The first thing to notice is that a Stan program is organized into
blocks.  Here we have two blocks, a _data block_ containing declarations
of variables that must be input as data, and a _generated quantities
block_, which not only declares variables, but assigns a value to
them.  In the case of this Stan program, the generated quantity
variable `y` is assigned the result of taking a single draw from a
$\textrm{binomial}(N, \theta)$ distribution, which Stan provides
through the `binomial_rng` function.

The second thing to notice about a Stan program is that the variables
are all declared with types. Stan uses _static typing_, which means
that unlike Python or R, a variable's type is declared in the program
before it is used rather than determined at run time based on what is
assigned to it. Once declared, a variable's type never changes. Stan
also uses _strong typing_, meaning that unlike C or C++, there is no
way to get around the type restrictions and access memory directly.

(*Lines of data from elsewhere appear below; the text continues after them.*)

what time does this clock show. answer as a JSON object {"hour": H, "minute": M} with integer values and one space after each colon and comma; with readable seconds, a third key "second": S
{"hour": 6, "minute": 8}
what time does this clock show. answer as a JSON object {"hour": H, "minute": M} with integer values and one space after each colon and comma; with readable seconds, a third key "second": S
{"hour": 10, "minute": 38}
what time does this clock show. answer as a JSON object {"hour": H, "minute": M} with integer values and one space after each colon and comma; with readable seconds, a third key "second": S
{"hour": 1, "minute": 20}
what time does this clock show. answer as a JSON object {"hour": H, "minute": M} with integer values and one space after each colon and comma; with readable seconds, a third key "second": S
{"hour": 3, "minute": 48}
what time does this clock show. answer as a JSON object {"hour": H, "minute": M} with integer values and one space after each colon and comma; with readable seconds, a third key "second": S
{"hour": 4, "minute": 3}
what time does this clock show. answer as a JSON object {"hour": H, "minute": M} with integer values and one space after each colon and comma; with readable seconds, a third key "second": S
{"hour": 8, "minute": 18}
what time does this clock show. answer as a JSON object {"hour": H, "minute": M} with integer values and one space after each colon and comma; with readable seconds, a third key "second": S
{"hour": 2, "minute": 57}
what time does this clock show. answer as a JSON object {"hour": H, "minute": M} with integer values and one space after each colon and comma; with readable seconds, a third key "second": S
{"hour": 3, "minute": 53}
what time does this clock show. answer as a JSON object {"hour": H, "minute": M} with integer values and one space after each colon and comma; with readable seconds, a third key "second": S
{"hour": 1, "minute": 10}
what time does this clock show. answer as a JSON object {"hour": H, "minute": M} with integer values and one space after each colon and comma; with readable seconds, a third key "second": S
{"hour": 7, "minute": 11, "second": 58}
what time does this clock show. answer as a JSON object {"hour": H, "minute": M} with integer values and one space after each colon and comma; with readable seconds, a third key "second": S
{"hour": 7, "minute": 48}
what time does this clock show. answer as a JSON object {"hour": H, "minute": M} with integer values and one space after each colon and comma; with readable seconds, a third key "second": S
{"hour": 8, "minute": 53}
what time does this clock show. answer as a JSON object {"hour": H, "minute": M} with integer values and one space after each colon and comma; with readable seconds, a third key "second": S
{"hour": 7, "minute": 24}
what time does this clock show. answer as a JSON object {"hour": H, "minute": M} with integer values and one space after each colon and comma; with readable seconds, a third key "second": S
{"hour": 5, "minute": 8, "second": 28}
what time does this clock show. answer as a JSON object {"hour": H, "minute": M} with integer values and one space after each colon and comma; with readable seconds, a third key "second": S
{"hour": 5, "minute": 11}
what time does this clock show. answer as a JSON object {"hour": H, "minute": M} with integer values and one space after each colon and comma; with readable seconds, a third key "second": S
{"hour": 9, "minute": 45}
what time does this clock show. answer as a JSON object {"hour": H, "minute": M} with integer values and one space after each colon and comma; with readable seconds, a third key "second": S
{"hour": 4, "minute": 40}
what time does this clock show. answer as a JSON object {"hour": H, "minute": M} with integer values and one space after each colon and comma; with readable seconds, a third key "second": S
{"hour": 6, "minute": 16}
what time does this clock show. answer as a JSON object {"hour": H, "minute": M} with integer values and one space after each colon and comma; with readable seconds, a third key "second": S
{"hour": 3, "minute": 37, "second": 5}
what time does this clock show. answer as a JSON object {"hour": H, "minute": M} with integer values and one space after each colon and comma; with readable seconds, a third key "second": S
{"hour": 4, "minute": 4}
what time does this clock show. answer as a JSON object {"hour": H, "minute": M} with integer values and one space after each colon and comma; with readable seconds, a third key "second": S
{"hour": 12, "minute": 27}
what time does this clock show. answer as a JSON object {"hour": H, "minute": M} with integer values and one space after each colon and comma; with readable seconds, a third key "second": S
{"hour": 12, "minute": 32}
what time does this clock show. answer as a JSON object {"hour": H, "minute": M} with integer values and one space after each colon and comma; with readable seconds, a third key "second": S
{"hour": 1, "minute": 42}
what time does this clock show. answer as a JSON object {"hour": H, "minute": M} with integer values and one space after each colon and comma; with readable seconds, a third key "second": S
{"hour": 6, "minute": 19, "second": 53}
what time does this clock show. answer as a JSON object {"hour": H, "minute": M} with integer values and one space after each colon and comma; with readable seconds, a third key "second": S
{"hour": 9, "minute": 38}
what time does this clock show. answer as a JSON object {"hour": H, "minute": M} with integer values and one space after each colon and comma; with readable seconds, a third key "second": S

The program declares three variables, `N` and `y` of type `int`
(integer values in $\mathbb{Z}$), and `theta` of type `real` (real
values in $\mathbb{R}$). On actual computers, our integers will have
fixed upper and lower bounds and our real numbers are subject to all
the vagaries of numerical floating point calculations.  Stan uses
double-precision (64-bit) floating point and follows the [IEEE
754 standard](https://standards.ieee.org/ieee/754/6210/) other than
in a few highly-optimized calculations that lose a few bits of precision.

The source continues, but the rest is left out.